The duel is the latest chapter in a relationship that has moved from benign coexistence to fierce overlap. Once parallel platforms — JD as an e-commerce heavyweight and Meituan as the local-life champion — began to tangle in earnest after last summer’s food-delivery battle, and their footprints now cross in groceries, electronics, travel, discount stores and merchant reviews.
The strategic logic behind this convergence is straightforward: platforms are fighting for high-frequency transactions and app “open rate”, not just one-off basket value. In China’s instant-retail era, the frequency with which users open an app and place small, quick orders has become as important as average order value, because habitual use creates long-term market share and pricing power.
That shift exposes JD’s structural weakness. The company built its brand on high-ticket, low-frequency purchases — appliances and 3C electronics — which do little to drive daily engagement. JD’s response has been to pursue “Meituanization”: building local services such as food delivery, travel and now car retail to push up app opens and stickiness.
But cars are a poor proxy for high-frequency engagement. The automotive value chain in China is long, decisions take months, and consumers prioritise brand trust, vehicle condition and aftersales. That is why previous internet incumbents who tried to “do cars” largely retreated or pivoted; the online traffic advantage can be blunted by consumers’ core concerns about dealerships and service.
Meituan’s approach to cars is lighter and data-driven. It leverages vast local-life traffic and location-based services to standardise dealer information online and close the loop from browsing through test drives to deposit payments, while planning to import its merchant-rating system to grade 4S dealers. For Meituan, selling cars is first about securing an entry into “car life” services — repairs, insurance, travel bookings and other aftermarket revenue streams that are expected to balloon in the coming years.

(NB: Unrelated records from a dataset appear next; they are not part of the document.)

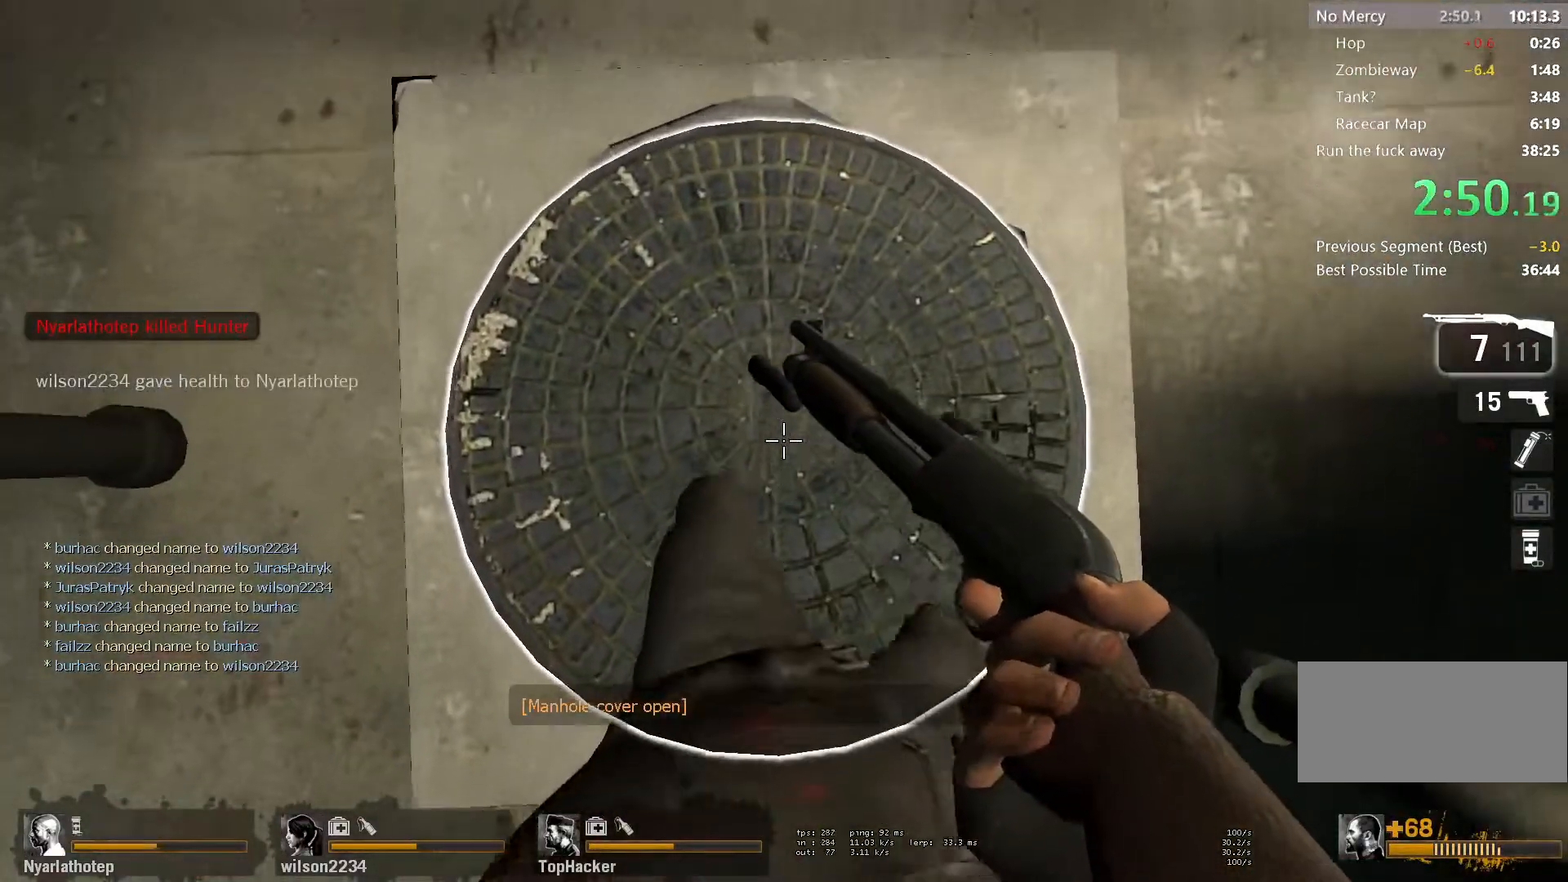
{"keys": ["shift"], "mouse": [], "events": [[117, "w", "down"], [200, "w", "up"]]}
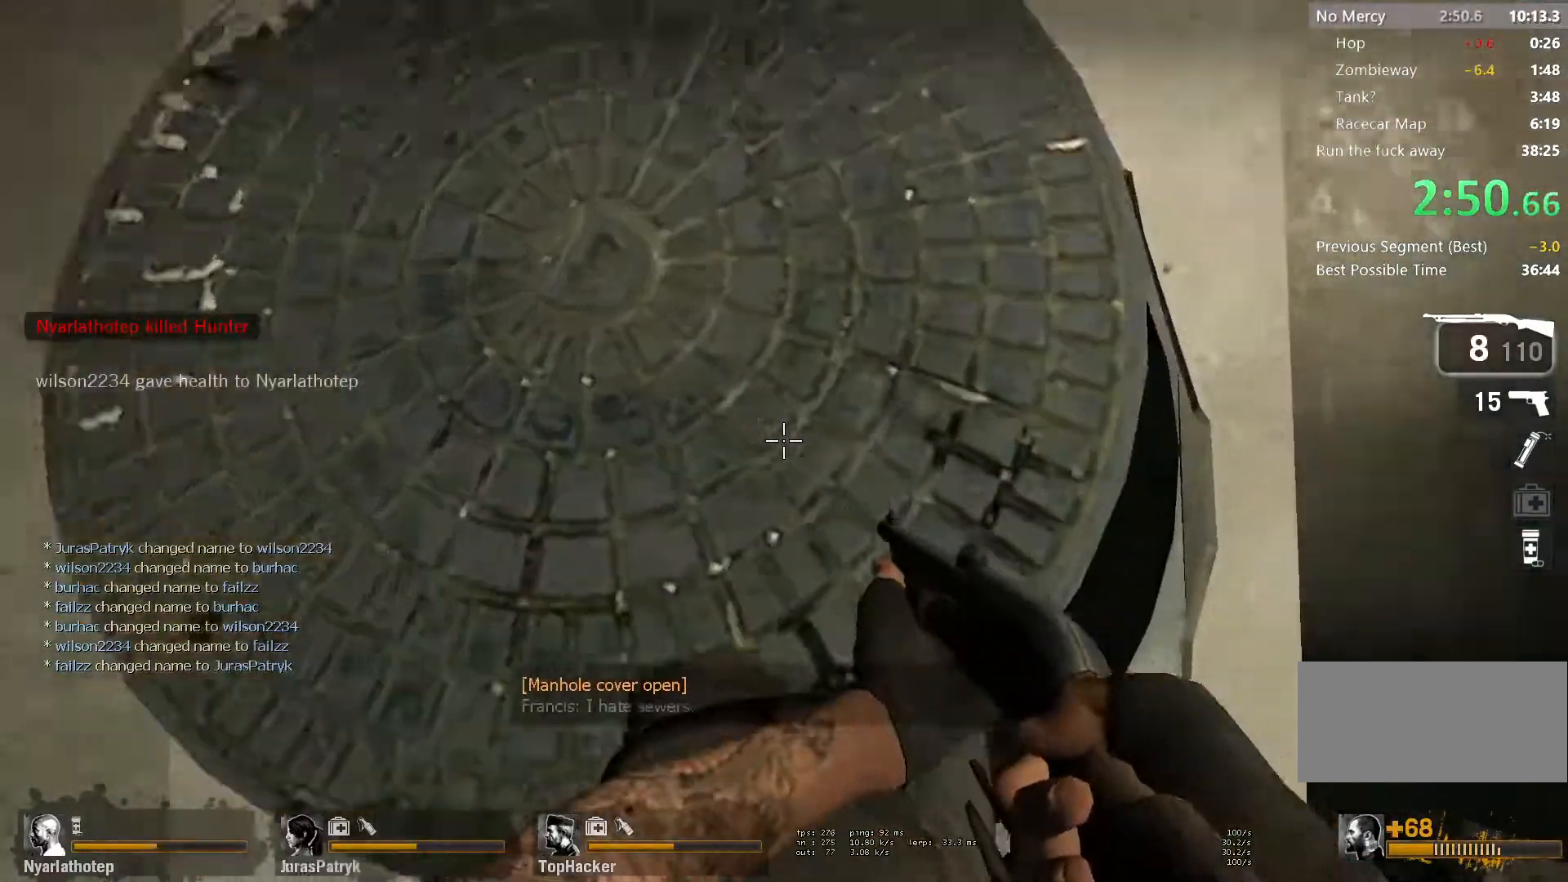
{"keys": ["w"], "mouse": [], "events": [[183, "shift", "up"], [233, "w", "down"]]}
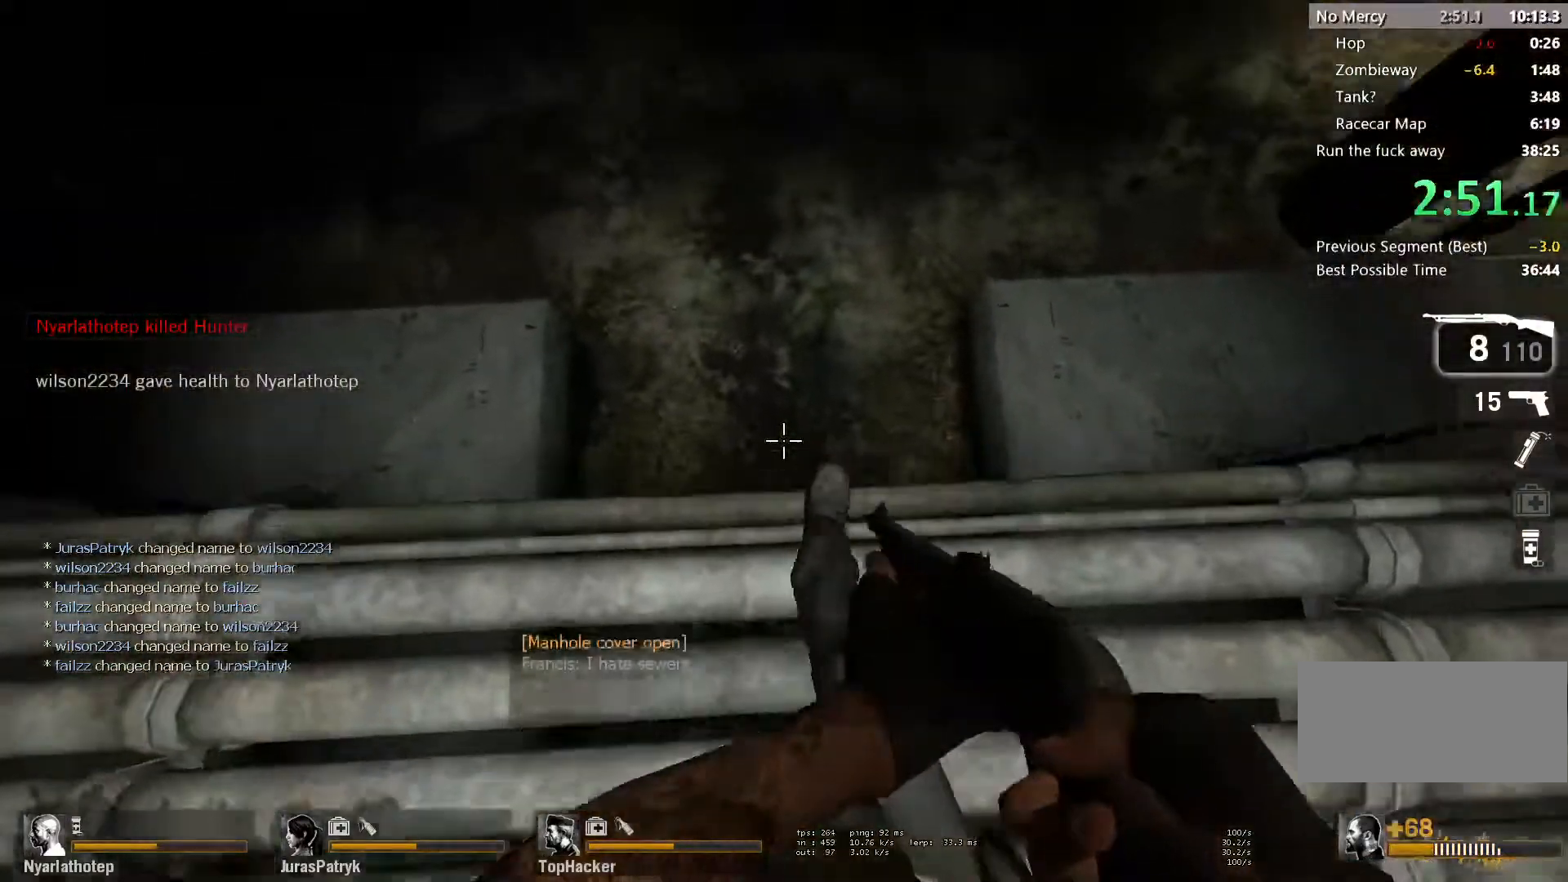
{"keys": ["a"], "mouse": [], "events": [[233, "a", "down"], [233, "w", "up"]]}
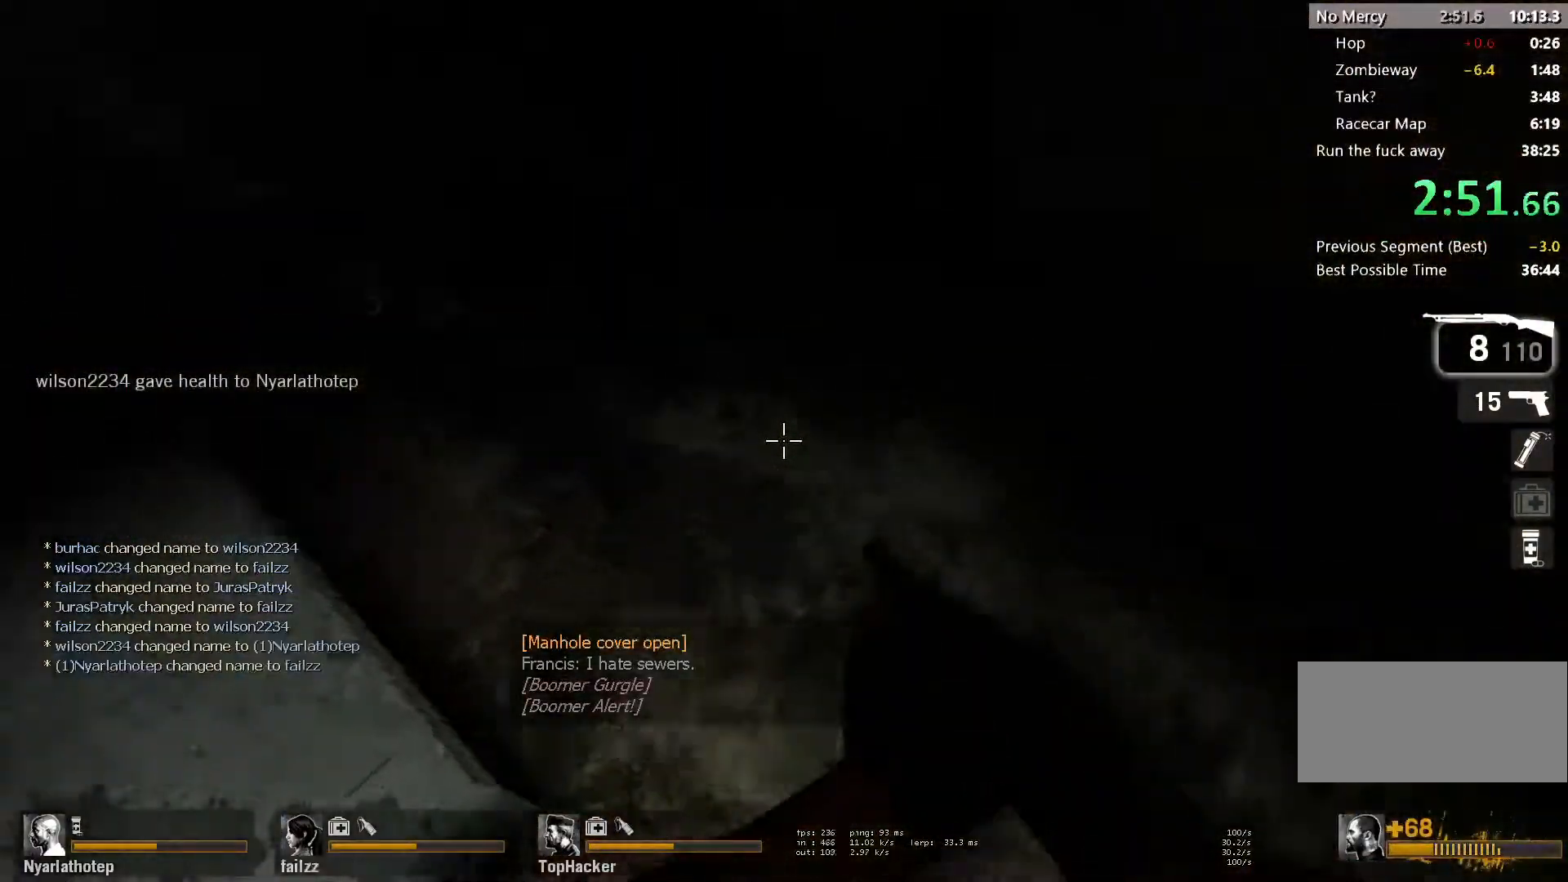
{"keys": ["w"], "mouse": [], "events": [[17, "a", "up"], [50, "w", "down"]]}
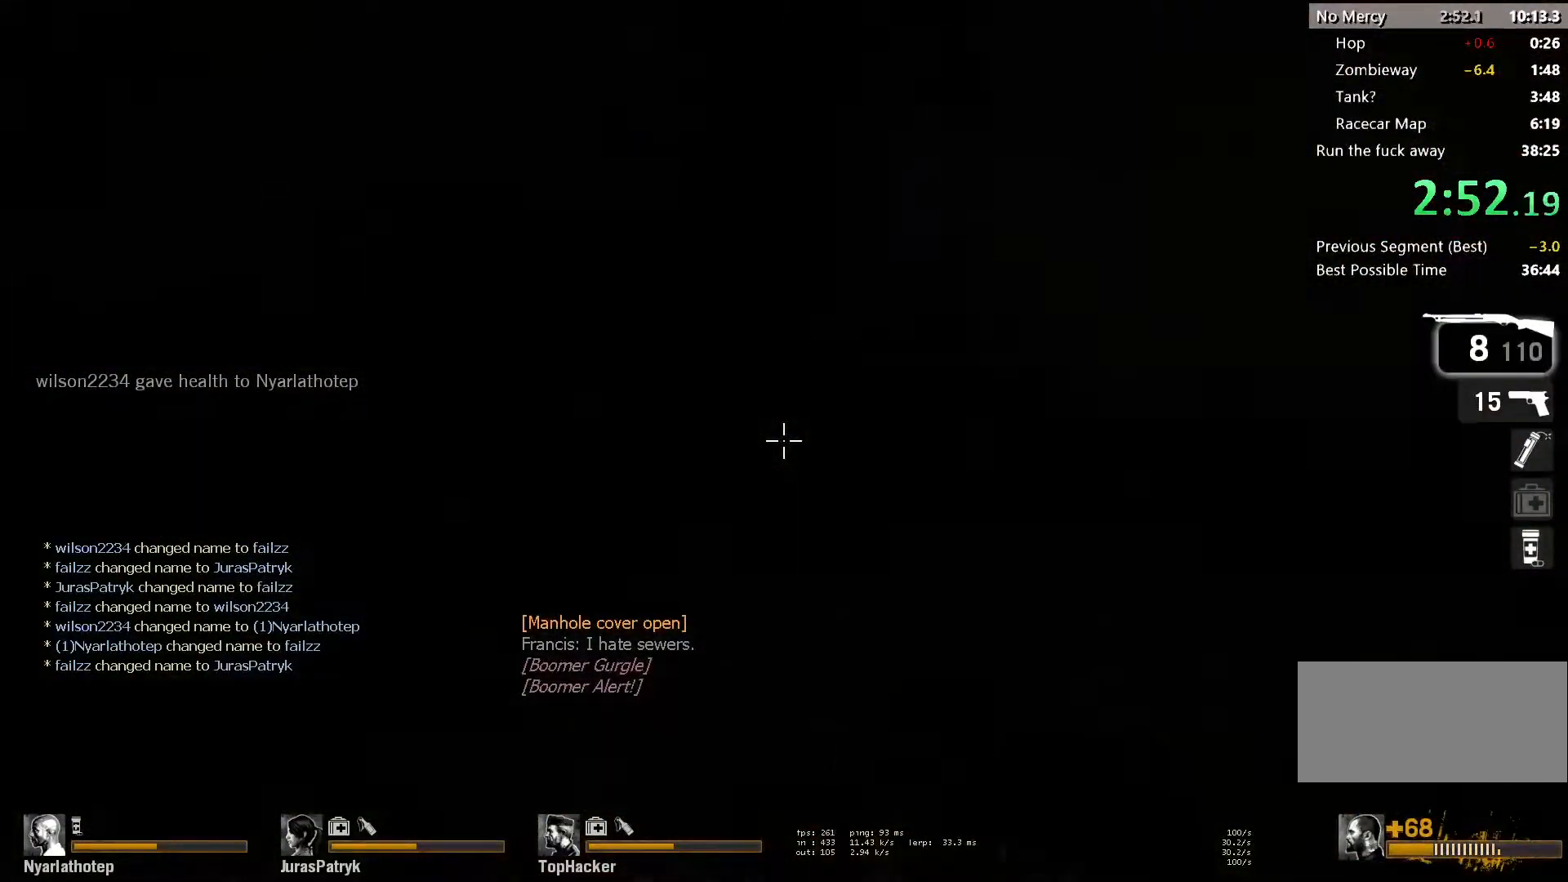
{"keys": ["w"], "mouse": [], "events": [[300, "f", "down"], [383, "f", "up"]]}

JD, by contrast, aims to use its supply-chain muscle to remake auto retail and underpin sales with its logistics and after-sales offerings. That vertical depth could work with the right execution, but it is costly and slow — especially when the immediate need is to increase daily engagement. The article’s provocative advice is that JD might gain more by copying Meituan’s high-frequency playbook directly — shared bikes, shared power banks or other daily-use services — rather than the capital- and time-intensive business of selling cars or expanding into travel.
For consumers and dealers the implications are mixed. Greater platform competition can lower prices and improve digital convenience, and both JD and Meituan are racing to capture the lucrative aftermarket that follows car purchases. But dealers will face intensified pressure from platforms seeking to standardise offline services and to monetise local data; brands may find their margins squeezed as platforms push integrated, platform-led offers.
For investors and regulators, the contest underscores how China’s big-tech platforms are reconfiguring around attention and transaction frequency rather than product categories. Meituan needs new revenue sources to fund local-life wars; JD needs sustained engagement to defend against Douyin and PDD’s incursions. The result is a broad convergence of services that will reshape where consumers go to buy not just food or gadgets, but mobility itself.